- [TASK ITEM]: For the word "center", find each line in the entries where it occurs and copy that line.

- [SUPPLIED RECORDS]:
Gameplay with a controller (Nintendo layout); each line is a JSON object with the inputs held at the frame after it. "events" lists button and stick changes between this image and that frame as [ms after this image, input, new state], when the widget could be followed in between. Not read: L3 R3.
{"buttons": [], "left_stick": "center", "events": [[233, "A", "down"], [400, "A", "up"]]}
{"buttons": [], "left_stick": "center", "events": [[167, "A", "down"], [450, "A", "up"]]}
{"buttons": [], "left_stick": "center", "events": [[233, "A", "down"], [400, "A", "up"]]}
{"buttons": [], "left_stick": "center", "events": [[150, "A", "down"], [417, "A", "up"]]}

- [WRITTEN ANSWER]:
{"buttons": [], "left_stick": "center", "events": [[233, "A", "down"], [400, "A", "up"]]}
{"buttons": [], "left_stick": "center", "events": [[167, "A", "down"], [450, "A", "up"]]}
{"buttons": [], "left_stick": "center", "events": [[233, "A", "down"], [400, "A", "up"]]}
{"buttons": [], "left_stick": "center", "events": [[150, "A", "down"], [417, "A", "up"]]}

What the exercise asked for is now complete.